▶ **Text shown**
Buckshot Dot is as artist, as well, and two of her pieces have been Art Spur subjects: "At the Jollification" and "A Cowboy's Christmas Eve."

Read some of Buckshot Dot's poetry here and visit her web site, www.BuckshotDot.com.

Posted 4/26


   South Dakota rancher and poet Ken Cook shares his poem, Best for Now:

We are the head and not the tail,
  Hold scant respect for concrete trail,
We choose to ride with engines quiet,
  Breath by breath outside the riot
....

Ken told us, "My cousin Buck Buckles was born and raised in the Sandhills of Nebraska, by far one of the best hands I have ever known. He will turn seventy years old this year and on more than one occasion Buck has been quoted as saying, 'All I ever wanted to do was work horses and punch cows.' I stole the line...Buck doesn't know yet." Read more along with Ken's poem.

Ken Cook is featured on the just-released The BAR-D Roundup: Volume Five, with his poem, Fill 'em Up to Overflowin'. That poem is from Ken's most recent CD, Cowboys Are Like That. See the track list here and visit Ken Cook's web site, where you can hear tracks from the CD and from earlier recordings.

Ken has performed at events in Colorado, Nebraska, South Dakota, North Dakota and at the National Cowboy Poetry Gathering in Elko, Nevada. He is the current Lariat Laureate at CowboyPoetry.com.

Read more about Ken and find some of his poetry here at the BAR-D.

[photo by Jeri L. Dobrowski; see her gallery of western performers and others here.]

Posted 4/27


  British Columbia cowboy and poet Mike Puhallo writes about caring for a horse in his latest "Meadow Muffin," No Feet, No Horse!:

I threw a saddle on Mystify today,
And went out for a little ride,
She pranced along on four sound feet,
And filled my heart with pride.

▶ **Dataset content**
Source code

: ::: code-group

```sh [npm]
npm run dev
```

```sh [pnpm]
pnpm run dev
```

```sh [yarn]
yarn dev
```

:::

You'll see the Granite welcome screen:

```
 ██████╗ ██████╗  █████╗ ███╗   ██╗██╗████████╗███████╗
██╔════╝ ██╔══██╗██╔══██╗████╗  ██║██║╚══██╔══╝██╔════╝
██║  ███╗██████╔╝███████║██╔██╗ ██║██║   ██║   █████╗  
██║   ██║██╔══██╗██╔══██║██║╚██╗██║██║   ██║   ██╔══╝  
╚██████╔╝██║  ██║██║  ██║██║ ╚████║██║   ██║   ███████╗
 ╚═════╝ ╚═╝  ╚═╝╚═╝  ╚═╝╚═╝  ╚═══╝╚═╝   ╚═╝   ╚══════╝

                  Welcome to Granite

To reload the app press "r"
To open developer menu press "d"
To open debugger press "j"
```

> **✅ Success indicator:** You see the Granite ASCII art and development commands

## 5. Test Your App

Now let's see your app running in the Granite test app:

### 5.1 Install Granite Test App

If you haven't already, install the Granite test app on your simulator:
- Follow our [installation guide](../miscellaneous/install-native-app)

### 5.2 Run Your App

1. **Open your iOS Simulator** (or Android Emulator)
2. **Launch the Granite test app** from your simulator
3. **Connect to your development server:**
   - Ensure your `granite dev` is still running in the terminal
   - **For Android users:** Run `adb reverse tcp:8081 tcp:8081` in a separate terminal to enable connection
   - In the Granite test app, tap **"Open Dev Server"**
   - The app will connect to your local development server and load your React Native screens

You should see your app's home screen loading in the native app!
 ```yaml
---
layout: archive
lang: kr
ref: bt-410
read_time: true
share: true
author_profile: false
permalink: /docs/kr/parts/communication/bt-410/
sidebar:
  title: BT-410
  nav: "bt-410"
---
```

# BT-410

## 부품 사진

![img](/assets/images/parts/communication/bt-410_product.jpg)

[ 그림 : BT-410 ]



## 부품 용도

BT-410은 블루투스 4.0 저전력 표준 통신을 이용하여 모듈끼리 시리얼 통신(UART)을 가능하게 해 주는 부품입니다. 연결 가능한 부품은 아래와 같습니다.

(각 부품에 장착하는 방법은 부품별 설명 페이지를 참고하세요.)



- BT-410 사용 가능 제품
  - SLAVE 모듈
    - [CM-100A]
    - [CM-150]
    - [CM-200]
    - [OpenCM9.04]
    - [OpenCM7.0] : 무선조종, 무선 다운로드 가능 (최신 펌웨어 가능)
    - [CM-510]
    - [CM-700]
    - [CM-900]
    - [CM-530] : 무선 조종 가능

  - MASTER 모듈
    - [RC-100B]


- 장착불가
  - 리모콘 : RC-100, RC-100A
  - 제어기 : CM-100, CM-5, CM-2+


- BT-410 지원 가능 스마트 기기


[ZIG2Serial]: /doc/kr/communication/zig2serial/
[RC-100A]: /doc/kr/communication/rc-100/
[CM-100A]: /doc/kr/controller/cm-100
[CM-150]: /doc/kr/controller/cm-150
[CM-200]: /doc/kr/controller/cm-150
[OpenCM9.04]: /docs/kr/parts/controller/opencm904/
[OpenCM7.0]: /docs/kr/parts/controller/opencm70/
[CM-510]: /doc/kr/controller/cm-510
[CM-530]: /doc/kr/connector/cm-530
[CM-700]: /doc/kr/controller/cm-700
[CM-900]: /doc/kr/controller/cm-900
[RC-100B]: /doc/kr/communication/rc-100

▶ **Exercise**
Copy everything in the cowboy poetry text above, from "South Dakota rancher" down to "from earlier recordings.".

▶ **Result of the task**
South Dakota rancher and poet Ken Cook shares his poem, Best for Now:

We are the head and not the tail,
  Hold scant respect for concrete trail,
We choose to ride with engines quiet,
  Breath by breath outside the riot
....

Ken told us, "My cousin Buck Buckles was born and raised in the Sandhills of Nebraska, by far one of the best hands I have ever known. He will turn seventy years old this year and on more than one occasion Buck has been quoted as saying, 'All I ever wanted to do was work horses and punch cows.' I stole the line...Buck doesn't know yet." Read more along with Ken's poem.

Ken Cook is featured on the just-released The BAR-D Roundup: Volume Five, with his poem, Fill 'em Up to Overflowin'. That poem is from Ken's most recent CD, Cowboys Are Like That. See the track list here and visit Ken Cook's web site, where you can hear tracks from the CD and from earlier recordings.